• **ACTIVITY**: The word "Right" marks the lines to copy; find all of them in the entries below.

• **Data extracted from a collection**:
┏━━

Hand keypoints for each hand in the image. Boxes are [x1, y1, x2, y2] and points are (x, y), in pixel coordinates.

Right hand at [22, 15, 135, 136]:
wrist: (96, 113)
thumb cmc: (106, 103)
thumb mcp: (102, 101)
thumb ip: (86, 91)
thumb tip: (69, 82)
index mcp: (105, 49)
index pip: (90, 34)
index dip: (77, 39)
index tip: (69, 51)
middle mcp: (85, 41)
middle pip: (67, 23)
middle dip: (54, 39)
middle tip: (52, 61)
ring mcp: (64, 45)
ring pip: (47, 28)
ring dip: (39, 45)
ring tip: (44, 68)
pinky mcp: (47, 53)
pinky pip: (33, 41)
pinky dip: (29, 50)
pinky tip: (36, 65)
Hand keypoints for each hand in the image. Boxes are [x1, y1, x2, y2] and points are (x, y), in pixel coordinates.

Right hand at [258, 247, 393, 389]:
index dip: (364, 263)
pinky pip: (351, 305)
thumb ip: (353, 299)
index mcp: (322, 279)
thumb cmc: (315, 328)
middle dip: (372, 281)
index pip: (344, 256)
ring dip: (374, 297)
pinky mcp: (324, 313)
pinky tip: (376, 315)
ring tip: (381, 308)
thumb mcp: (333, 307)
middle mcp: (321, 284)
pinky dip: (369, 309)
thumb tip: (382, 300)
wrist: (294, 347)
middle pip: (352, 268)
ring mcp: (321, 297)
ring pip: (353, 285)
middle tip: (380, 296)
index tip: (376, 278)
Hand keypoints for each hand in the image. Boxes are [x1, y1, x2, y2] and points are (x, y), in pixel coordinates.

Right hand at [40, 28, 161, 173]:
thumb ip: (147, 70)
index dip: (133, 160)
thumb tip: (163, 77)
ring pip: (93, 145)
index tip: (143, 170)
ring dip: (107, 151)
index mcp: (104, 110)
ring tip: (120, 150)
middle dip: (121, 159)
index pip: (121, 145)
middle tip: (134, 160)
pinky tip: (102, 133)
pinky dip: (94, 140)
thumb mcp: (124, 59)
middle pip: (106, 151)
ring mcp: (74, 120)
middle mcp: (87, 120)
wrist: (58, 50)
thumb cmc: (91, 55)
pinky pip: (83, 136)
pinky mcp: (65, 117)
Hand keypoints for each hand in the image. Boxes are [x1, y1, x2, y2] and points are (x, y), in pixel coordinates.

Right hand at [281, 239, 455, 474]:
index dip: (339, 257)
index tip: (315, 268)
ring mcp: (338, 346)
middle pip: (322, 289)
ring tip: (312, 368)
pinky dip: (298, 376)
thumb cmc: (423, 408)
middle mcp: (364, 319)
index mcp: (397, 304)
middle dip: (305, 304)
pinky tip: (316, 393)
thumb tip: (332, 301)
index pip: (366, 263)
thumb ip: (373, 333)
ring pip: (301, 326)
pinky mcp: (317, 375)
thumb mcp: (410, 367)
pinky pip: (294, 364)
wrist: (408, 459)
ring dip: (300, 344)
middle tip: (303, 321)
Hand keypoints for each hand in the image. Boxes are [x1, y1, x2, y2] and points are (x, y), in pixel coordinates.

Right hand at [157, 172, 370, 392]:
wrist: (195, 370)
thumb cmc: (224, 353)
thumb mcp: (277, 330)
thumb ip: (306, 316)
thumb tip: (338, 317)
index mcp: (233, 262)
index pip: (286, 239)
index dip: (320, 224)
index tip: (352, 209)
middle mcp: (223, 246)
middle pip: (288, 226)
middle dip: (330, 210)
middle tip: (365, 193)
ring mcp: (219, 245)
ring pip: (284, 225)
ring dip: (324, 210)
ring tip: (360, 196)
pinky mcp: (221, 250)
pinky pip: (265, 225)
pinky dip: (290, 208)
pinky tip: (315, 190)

┗━━
┏━━

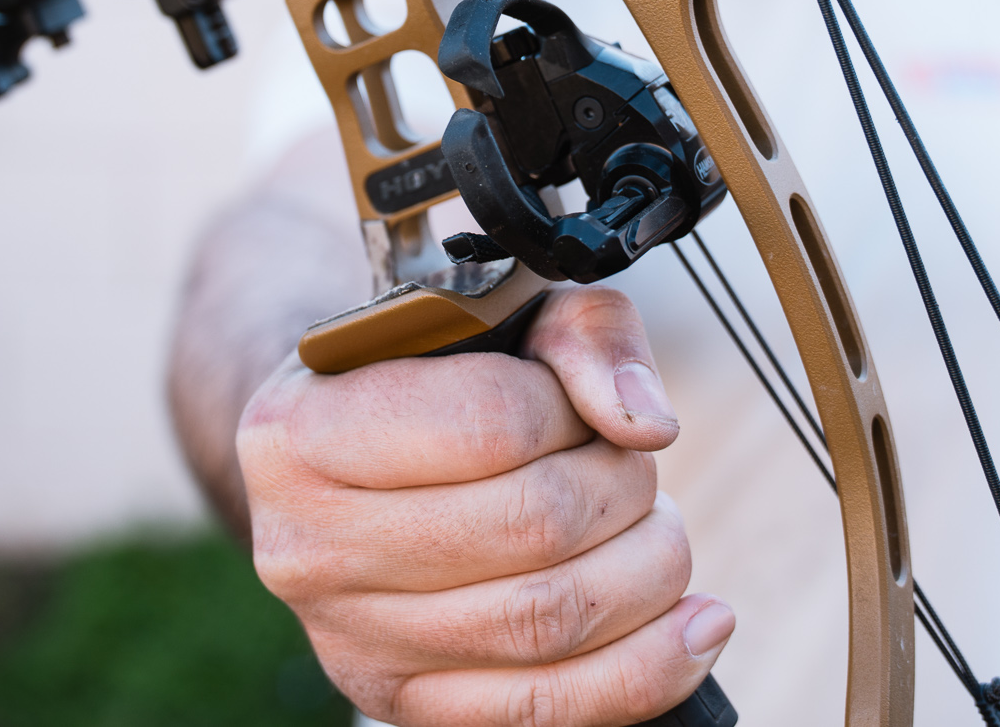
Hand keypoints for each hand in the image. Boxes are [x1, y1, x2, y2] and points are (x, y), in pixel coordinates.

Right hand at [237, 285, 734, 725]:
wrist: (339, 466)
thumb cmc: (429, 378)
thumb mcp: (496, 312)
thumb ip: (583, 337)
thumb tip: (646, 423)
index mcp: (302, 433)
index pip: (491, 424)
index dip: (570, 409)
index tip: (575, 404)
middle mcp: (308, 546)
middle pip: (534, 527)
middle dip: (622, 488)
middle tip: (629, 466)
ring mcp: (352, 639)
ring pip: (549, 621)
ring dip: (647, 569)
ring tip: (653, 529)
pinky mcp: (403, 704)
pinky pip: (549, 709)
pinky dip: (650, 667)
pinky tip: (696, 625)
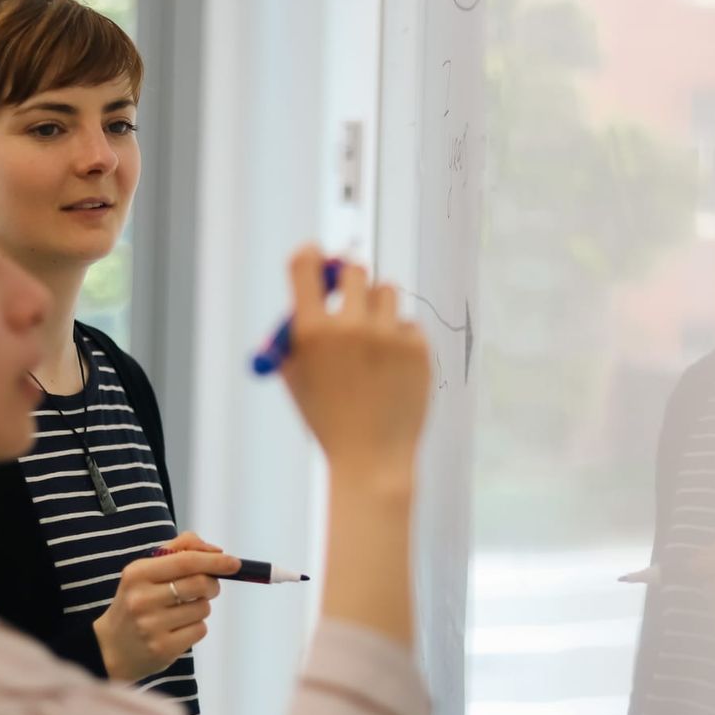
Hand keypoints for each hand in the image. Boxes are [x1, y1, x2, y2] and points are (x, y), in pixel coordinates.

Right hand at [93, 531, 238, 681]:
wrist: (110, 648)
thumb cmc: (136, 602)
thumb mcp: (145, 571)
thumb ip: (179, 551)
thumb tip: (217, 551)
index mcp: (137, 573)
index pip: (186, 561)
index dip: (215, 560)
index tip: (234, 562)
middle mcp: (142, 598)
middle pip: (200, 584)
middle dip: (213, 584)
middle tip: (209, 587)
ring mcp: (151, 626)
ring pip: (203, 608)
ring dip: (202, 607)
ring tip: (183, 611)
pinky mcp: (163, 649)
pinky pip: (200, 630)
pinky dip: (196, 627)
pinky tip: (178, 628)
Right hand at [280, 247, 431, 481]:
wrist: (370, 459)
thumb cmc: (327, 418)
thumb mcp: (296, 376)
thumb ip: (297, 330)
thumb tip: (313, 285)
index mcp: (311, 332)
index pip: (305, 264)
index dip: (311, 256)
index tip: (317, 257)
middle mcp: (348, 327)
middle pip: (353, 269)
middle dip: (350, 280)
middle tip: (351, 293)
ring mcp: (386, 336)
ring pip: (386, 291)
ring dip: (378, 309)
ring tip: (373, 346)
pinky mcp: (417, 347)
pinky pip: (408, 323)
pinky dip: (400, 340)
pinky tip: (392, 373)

┗━━

• **RESULT OF THIS TASK**:
Right hand at [22, 15, 135, 136]:
Right hand at [258, 247, 393, 389]:
Right hand at [40, 28, 161, 173]:
Right hand at [281, 239, 455, 474]:
Right hand at [157, 172, 370, 392]:
Right hand at [237, 285, 734, 725]:
Right hand at [93, 531, 238, 681]:
Right hand at [280, 247, 431, 481]:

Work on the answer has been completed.